- Opening Delimiter -
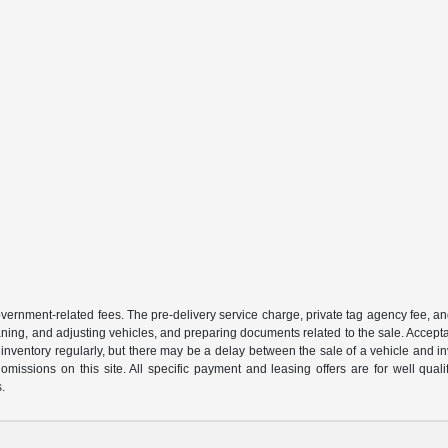
 government-related fees. The pre-delivery service charge, private tag agency fee, an
cleaning, and adjusting vehicles, and preparing documents related to the sale. Accep
our inventory regularly, but there may be a delay between the sale of a vehicle an
r omissions on this site. All specific payment and leasing offers are for well qu
s.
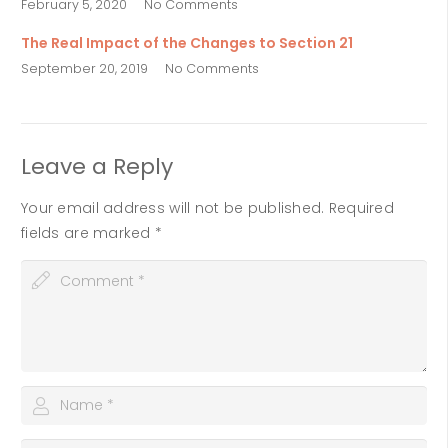
February 5, 2020
No Comments
The Real Impact of the Changes to Section 21
September 20, 2019
No Comments
Leave a Reply
Your email address will not be published.
Required
fields are marked
*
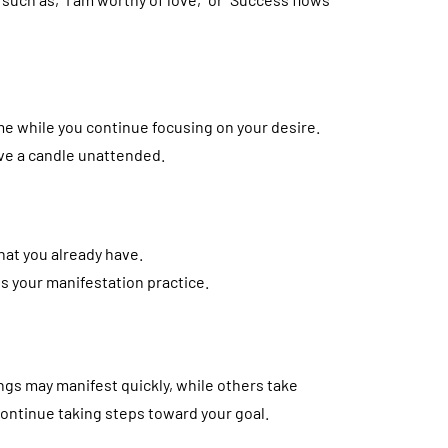
ime while you continue focusing on your desire.
ave a candle unattended.
hat you already have.
s your manifestation practice.
ngs may manifest quickly, while others take
 continue taking steps toward your goal.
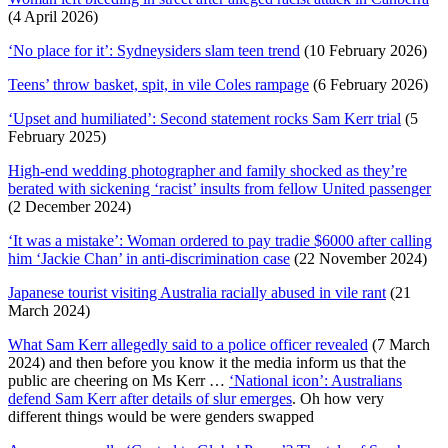
(4 April 2026)
‘No place for it’: Sydneysiders slam teen trend
(10 February 2026)
Teens’ throw basket, spit, in vile Coles rampage
(6 February 2026)
‘Upset and humiliated’: Second statement rocks Sam Kerr trial
(5
February 2025)
High-end wedding photographer and family shocked as they’re
berated with sickening ‘racist’ insults from fellow United passenger
(2 December 2024)
‘It was a mistake’: Woman ordered to pay tradie $6000 after calling
him ‘Jackie Chan’ in anti-discrimination case
(22 November 2024)
Japanese tourist visiting Australia racially abused in vile rant
(21
March 2024)
What Sam Kerr allegedly said to a police officer revealed
(7 March
2024) and then before you know it the media inform us that the
public are cheering on Ms Kerr …
‘National icon’: Australians
defend Sam Kerr after details of slur emerges
. Oh how very
different things would be were genders swapped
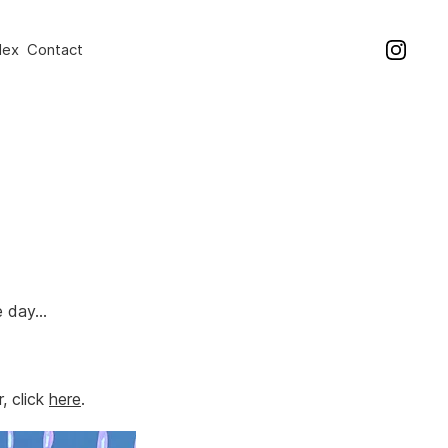
dex
Contact
e day…
, click
here
.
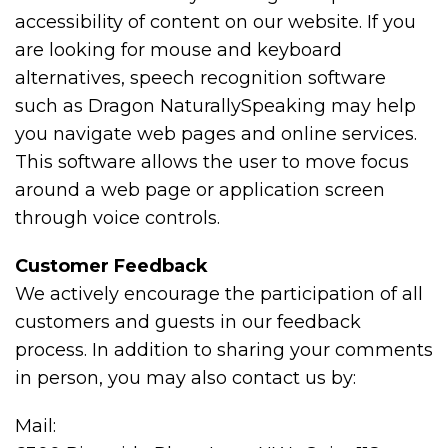
accessibility of content on our website. If you
are looking for mouse and keyboard
alternatives, speech recognition software
such as Dragon NaturallySpeaking may help
you navigate web pages and online services.
This software allows the user to move focus
around a web page or application screen
through voice controls.
Customer Feedback
We actively encourage the participation of all
customers and guests in our feedback
process. In addition to sharing your comments
in person, you may also contact us by:
Mail:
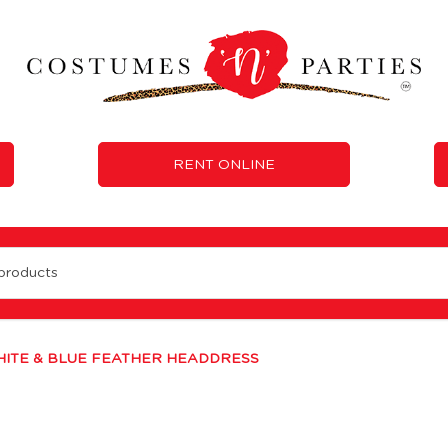
RENT ONLINE
 Rent
ITE & BLUE FEATHER HEADDRESS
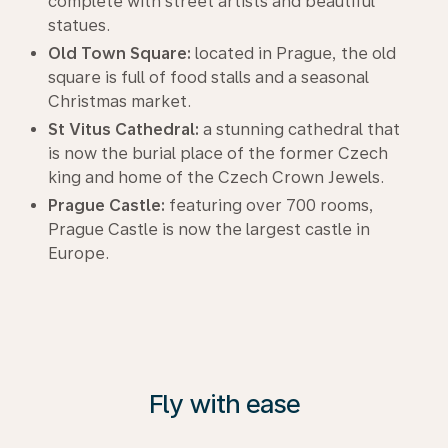
complete with street artists and beautiful
statues.
Old Town Square:
located in Prague, the old
square is full of food stalls and a seasonal
Christmas market.
St Vitus Cathedral:
a stunning cathedral that
is now the burial place of the former Czech
king and home of the Czech Crown Jewels.
Prague Castle:
featuring over 700 rooms,
Prague Castle is now the largest castle in
Europe.
Fly with ease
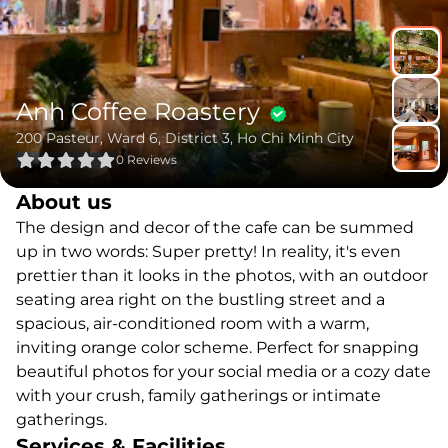
Anh Coffee Roastery
200 Pasteur, Ward 6, District 3, Ho Chi Minh City
0
Reviews
About us
The design and decor of the cafe can be summed
up in two words: Super pretty! In reality, it's even
prettier than it looks in the photos, with an outdoor
seating area right on the bustling street and a
spacious, air-conditioned room with a warm,
inviting orange color scheme. Perfect for snapping
beautiful photos for your social media or a cozy date
with your crush, family gatherings or intimate
gatherings.
Services & Facilities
- Closing Delimiter -
Required work — Rewrite everything from the start of the listing down to the line containing "continue taking steps toward your goal.", putting "Replies" wherever "Comments" appears and keeping everything else the same. Leave the pictures out.

Solution below —
 government-related fees. The pre-delivery service charge, private tag agency fee, an
cleaning, and adjusting vehicles, and preparing documents related to the sale. Accep
our inventory regularly, but there may be a delay between the sale of a vehicle an
r omissions on this site. All specific payment and leasing offers are for well qu
s.
February 5, 2020
No Replies
The Real Impact of the Changes to Section 21
September 20, 2019
No Replies
Leave a Reply
Your email address will not be published.
Required
fields are marked
*
ime while you continue focusing on your desire.
ave a candle unattended.
hat you already have.
s your manifestation practice.
ngs may manifest quickly, while others take
 continue taking steps toward your goal.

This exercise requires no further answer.